• Excerpt provided
Segment Open

The use of a supraglottic airway device in the difficult intubation group had no impact on the primary outcome in the present analysis. By contrast, if a supraglottic airway device was not used after impossible intubation, the observed ROSC was significantly poorer than that predicted by the RACA score. The use of an SGD reduces the negative impact on the ROSC if impossible intubation occurs. According to the RACA/ROSC analyses, use of an SGD in this situation was able to overcome the negative impact of impossible intubation.

As the study is registry-based, it was not possible to obtain information about the specific devices and manufacturers of SGDs; several different supraglottic devices were used.

Schalk and coworkers reported on the safety of the laryngeal tube in a German EMS in which the device was used both by physicians and nonphysicians. Ventilation was successful in all 157 patients, and the device was used both after failed intubation and as a primary airway [31, 32].

A continuing increase in the use of supraglottic airway devices has been observed since 2007, and they are now being used during CPR significantly more often in comparison with 2008. Data are not available on the proportion of cases in which the use of a supraglottic airway for ventilation failed, leading to the documentation of an impossible intubation, and it can therefore not be concluded that using a supraglottic airway device is able to prevent failed intubation. In 2011, more than 20 % of resuscitated patients did not undergo endotracheal intubation as the primary airway. This suggests that the use of supraglottic airway devices is not restricted to difficult airway management and that they are increasingly being used as a primary airway. Further research is needed in order to assess the positive or negative impact of routine use of SGDs. In some studies, SGD use has been reported to have a negative impact on the outcome for cardiac arrest victims [33].

Limitations

The GRR is based on voluntary participation by emergency services and hospitals and covers a population of 12 million. It is not capable of providing complete data on OHCA incidents and resuscitation attempts throughout Germany. Although there is therefore some degree of uncertainty with regard to the representativeness of the registry, it still reflects current practice throughout the country in both rural areas and large cities, with different emergency medical system patterns. Voluntary registration and documentation by 22 medical emergency systems providing data for the prehospital care data sets is likely to be associated with a risk of inclusion bias in the present study. This is a problem typically associated with all registry-based studies [34].

The limited number of 8512 patients included resulted from a strict limitation to patients with complete prehospital care data sets. ROSC was selected as the primary end point due to the known impact of postresuscitation care on the secondary outcome of CPR, as measured by hospital discharge findings.

Segment Closed

• Work item A
Decide whether each statement agrees with the excerpt on supraglottic airway devices in resuscitation, answering yes or no and quoting the words of the excerpt that decide it: (i) The study was able to identify the specific devices and manufacturers of the SGDs used. (ii) In the report by Schalk and coworkers, ventilation with the laryngeal tube succeeded in all 157 patients. (iii) The GRR covers a population of 12 million.
• Work item B
Carry on the excerpt on supraglottic airway devices in resuscitation, starting after its final sentence.

• Information shown
Segment Open

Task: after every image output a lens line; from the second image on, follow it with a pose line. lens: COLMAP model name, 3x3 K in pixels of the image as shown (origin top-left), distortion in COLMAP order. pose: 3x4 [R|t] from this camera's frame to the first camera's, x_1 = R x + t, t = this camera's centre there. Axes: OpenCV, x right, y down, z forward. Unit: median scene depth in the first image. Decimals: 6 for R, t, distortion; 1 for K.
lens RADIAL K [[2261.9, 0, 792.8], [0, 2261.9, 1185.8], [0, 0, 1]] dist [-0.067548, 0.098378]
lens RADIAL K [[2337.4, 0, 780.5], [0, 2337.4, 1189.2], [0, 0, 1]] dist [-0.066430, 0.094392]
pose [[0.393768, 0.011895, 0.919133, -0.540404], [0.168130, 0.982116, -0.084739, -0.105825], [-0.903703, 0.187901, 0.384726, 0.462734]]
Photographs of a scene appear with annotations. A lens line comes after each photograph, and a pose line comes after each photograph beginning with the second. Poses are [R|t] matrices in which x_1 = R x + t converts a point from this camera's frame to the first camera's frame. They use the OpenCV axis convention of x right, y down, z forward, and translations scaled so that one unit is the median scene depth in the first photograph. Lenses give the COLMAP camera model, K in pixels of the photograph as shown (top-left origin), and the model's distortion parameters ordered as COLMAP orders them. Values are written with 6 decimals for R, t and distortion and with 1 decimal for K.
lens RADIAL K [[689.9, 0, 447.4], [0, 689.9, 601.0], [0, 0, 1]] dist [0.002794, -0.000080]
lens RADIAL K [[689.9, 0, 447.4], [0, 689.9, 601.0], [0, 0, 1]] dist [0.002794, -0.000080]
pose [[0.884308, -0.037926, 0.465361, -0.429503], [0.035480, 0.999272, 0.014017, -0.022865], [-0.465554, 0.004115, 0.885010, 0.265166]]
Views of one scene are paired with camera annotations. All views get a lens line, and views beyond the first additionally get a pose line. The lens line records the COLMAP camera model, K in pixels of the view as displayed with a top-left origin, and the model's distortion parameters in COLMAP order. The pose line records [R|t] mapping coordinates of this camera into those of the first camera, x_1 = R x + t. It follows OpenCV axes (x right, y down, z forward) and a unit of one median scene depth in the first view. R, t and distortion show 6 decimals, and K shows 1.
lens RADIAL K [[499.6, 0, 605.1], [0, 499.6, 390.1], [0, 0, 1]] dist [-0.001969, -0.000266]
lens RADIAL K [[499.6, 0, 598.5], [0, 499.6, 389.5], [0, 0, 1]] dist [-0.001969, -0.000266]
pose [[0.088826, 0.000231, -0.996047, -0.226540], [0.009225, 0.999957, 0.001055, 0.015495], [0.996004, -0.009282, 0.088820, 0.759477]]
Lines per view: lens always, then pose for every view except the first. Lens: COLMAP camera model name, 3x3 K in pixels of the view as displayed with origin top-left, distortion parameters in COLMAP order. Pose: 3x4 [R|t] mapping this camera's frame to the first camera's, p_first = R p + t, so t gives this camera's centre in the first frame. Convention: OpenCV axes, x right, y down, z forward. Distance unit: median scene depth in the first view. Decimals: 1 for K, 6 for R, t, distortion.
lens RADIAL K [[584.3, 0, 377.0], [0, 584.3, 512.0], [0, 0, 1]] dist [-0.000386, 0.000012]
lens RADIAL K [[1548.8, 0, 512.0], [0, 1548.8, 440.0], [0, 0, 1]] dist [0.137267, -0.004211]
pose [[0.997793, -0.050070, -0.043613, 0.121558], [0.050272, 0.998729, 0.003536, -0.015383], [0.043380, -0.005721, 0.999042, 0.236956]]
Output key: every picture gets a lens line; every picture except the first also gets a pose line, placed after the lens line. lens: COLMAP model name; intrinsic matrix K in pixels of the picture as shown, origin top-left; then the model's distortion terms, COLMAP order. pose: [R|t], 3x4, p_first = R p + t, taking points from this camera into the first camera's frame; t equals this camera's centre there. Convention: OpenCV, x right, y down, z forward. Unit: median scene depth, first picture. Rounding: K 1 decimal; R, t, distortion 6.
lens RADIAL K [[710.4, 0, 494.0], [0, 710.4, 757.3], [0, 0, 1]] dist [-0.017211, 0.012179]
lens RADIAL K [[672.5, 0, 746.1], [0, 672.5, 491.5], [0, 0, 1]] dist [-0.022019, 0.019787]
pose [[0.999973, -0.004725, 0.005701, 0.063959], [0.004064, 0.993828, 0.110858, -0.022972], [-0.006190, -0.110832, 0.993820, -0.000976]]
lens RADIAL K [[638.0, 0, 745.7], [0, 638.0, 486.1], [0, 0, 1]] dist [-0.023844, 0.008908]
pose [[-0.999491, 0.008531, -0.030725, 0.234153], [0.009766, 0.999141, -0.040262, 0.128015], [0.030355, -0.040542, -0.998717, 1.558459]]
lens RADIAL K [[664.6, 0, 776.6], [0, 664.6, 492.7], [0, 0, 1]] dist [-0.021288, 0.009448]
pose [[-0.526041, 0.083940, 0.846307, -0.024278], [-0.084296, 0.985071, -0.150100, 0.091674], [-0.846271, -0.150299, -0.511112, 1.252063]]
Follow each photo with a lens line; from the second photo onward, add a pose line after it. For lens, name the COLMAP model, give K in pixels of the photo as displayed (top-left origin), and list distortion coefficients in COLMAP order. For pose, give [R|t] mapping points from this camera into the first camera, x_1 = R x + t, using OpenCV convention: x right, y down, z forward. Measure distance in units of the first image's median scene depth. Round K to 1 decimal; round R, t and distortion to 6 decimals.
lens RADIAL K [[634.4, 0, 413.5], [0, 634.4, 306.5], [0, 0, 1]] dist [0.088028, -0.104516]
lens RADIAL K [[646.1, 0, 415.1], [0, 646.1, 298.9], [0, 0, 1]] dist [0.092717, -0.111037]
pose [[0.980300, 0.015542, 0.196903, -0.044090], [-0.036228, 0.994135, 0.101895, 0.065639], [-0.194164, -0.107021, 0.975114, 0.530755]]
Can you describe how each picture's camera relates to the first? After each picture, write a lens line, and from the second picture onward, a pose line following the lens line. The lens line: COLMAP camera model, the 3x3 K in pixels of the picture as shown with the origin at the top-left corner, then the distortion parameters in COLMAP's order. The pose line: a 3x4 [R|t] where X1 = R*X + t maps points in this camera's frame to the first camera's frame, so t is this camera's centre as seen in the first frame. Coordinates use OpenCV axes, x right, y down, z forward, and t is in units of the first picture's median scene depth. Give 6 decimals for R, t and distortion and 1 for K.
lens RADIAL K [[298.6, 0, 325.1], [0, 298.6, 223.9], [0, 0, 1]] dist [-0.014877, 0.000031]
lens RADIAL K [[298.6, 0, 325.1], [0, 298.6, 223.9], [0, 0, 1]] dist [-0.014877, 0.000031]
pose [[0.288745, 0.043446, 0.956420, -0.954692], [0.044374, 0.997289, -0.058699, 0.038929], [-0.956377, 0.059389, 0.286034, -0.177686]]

Segment Closed

• Answer area A
(i) No: "it was not possible to obtain information about the specific devices and manufacturers of SGDs"
(ii) Yes: "Ventilation was successful in all 157 patients"
(iii) Yes: "covers a population of 12 million"

• Answer area B
The classification of cases as representing difficult or impossible endotracheal intubation was made by the physician on the scene and could not be verified by someone else in the EMS setting.

Conclusions

The outcome after resuscitation attempt is poorer in patients in whom endotracheal intubation is not possible. Predictive factors for impossible intubation identified in the present study are male gender, younger age, and trauma. Supraglottic airway devices should be used at an early stage whenever these negative factors are present and a board-certified anesthetist is not on the scene.

Acknowledgments

The authors are indebted to all of the active participants in the German Resuscitation Registry (GRR) who registered OHCA patients on a voluntary basis. The authors would also like to thank all professionals involved in prehospital emergency medical care and intensive care in the following 22 emergency physician-staffed emergency medical systems (GRR Study Group):

Berlin (W. Schmittbauer), Bonn (U. Heister, J.C. Schewe), Dortmund (H. Lemke, U. Schniedermeier), Dresden (W. Haacke), Erlangen (J. Schüttler, M. Meyer), Esslingen (W. Immrich, M. Kerner), Eutin (P. Knacke), Göppingen (M. Fischer, M. Messelken), Gütersloh (B. Strickmann), Heidelberg (N. Russ, M. Bernhard), Kaiserslautern (C. Madler, M. Kumpch), Kiel (M. Corzillius), Lüneburg (T. Zeng), Malchin (T. Hanff), Marburg (C. Kill), Meiningen (M. Walther), Ostfildern (E. Kehrberger, M. Gmyrek), Remscheid (T. Bachus), Rendsburg-Eckernförde (G. Heller), Straubing (C. Thiel), Trier (C.S. Schmitz, L. Carl), Tübingen (H. Fischer).

Abbreviations

CI

Confidence interval(s)

ECG

Electrocardiogram

EMS

Emergency medical service

GRR

German Resuscitation Registry

OHCA

Out-of-hospital cardiac arrest

OR

Odds ratio

RACA

ROSC after cardiac arrest (score)

ROSC

Return of spontaneous circulation

SGD

Supraglottic airway device

Additional file

Additional file 1: Table S1. (24.2KB, docx)

Comparison of included and excluded cases. (CPR, cardiopulmonary resuscitation; EMD, electromechanical dissociation; EMS, emergency medical system; ROSC, return of spontaneous circulation).

Footnotes

Jan Wnent and Rüdiger Franz contributed equally to this work.

Competing interests

JTG, MF, SS, AB and JW are members of the steering commitee of the German Resuscitation Registry. All other authors have not conflicts of interest to declare.

Authors contributions

JW, RF and SS drafted the manuscript. JTG is responsible for the study design and supervised the study. RL and SS are responsible for the statistical analyzes. AB, MF, JS, JWW and RPL revised the manuscript and give substantial contributions. All authors read and approved the final manuscript.

Contributor Information

Jan Wnent, Phone: +49 451/5002766, Email: wnent@reanimationsregister.de.

Rüdiger Franz, Email: ruediger_franz@t-online.de.

Stephan Seewald, Email: seewald@reanimationsregister.de.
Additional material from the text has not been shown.